I think Barth's getting at the idea that a call is not really a call unless the call is apprehended as a call. A sign is only a sign to a person insofar as that sign communicates something to the person, and for communication to occur, there must be receiving, perceiving, or understanding that the sign is a sign. Therefore a sign could be a sign to one person, but to another person, be a pile of sticks, or a strange pole and sheet of metal, or random markings in the ground.

When I was speaking of a 'call,' I was speaking of a call in this strict sense. Not wasted words, not shouts to a deaf ear, but actual communication, both spoken and heard, a clean line from one end to the other.

I'm really not saying anything bizarre. You said yourself that we need something that we believe to be an objective communication from God...and you said that Jesus (including his resurrection) is that mode of communication. But if Jesus does not get his message through to some, then he is not a universal mode of communication.

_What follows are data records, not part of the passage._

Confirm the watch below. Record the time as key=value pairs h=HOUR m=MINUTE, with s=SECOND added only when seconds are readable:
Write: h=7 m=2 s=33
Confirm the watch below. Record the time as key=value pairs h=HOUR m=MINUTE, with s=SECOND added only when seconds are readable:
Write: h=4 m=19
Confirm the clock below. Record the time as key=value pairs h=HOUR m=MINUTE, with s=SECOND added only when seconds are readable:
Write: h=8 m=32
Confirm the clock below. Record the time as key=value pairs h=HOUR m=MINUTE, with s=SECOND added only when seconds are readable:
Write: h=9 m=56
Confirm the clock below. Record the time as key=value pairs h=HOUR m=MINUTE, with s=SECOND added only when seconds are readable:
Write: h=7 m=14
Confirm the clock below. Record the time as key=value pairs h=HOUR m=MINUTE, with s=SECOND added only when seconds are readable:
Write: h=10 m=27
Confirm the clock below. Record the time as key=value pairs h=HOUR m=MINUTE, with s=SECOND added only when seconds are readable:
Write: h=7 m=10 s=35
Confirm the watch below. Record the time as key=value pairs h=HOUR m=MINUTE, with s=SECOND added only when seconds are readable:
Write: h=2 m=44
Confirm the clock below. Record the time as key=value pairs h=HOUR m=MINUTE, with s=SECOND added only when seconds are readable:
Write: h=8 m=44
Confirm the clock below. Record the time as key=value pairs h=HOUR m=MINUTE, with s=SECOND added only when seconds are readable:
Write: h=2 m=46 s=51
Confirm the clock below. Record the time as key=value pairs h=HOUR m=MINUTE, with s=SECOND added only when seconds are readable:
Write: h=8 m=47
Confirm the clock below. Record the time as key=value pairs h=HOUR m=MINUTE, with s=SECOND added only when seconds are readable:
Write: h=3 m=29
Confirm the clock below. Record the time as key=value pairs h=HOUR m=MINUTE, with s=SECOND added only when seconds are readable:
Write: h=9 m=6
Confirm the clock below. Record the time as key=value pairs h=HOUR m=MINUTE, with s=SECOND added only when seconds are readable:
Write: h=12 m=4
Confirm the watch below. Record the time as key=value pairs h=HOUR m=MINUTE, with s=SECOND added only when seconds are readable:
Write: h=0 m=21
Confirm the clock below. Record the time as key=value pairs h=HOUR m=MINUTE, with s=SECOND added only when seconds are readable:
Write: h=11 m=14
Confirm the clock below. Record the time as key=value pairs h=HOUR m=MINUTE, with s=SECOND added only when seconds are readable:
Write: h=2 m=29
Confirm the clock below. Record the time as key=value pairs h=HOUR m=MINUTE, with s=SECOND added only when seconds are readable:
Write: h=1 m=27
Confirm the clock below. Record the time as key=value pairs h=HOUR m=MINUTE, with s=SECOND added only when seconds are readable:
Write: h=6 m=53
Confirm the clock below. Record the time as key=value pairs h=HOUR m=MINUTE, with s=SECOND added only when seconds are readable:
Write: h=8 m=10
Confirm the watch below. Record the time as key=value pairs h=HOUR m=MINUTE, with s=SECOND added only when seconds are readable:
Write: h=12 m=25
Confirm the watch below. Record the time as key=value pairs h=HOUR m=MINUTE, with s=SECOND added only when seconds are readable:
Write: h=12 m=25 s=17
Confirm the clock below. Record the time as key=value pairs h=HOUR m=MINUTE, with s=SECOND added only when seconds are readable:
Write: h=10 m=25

And we indeed speak all the time of the Spirit has completing the communication, as bringing the apprehension of Jesus' significance about in the heart of a person.

"I think any independant search by any person to find out about God will result in something positive."

I think so too. But "something positive" does not necessarily mean communion with God.

"It's in our walking where boasting comes about and I am with you on this, we need to not boast about what God has made for us."

Actually, what Barth says in this passage I posted is that it is strictly impossible to boast about having genuine faith, if one understands what genuine faith is. What he's getting at is that what many call faith is not faith at all. It is works. And we can boast all we want about works, though (as you said) we shouldn't.

Jathan

Chris Ledgerwood said...

I am not a big REM fan, but I do love that song. great post. I agree with kevin, keep questioning!

Scott said...

The Dude completely hijacked this post!

SocietyVs said...

yeah me and the dude have been conversing on his site about Barth (simpson is it?) and faith (funny how they both in 'h', sounds like i have a lisph). Anyways so he think he has to post his comments here so I'll see them, which is good to do if I didn't checl him out like every other day...but I like the dude, he's the number soul brother in my books.

SocietyVs said...

In case no one knows, the last post I did (prior to this) comes from an Eminem line from the song 'My name is what...' (so the jokes on all of us as usual).

Soul Food Dude said...

Hey man, my apologies. I won't hijack anymore. But so you know, I typically reply to your comments the same day (but I guess you know that :-)

Jathan

Soul Food Dude said...

Feel free to carry on the conversation on my comments page. Ah! hijacking again! Sorry!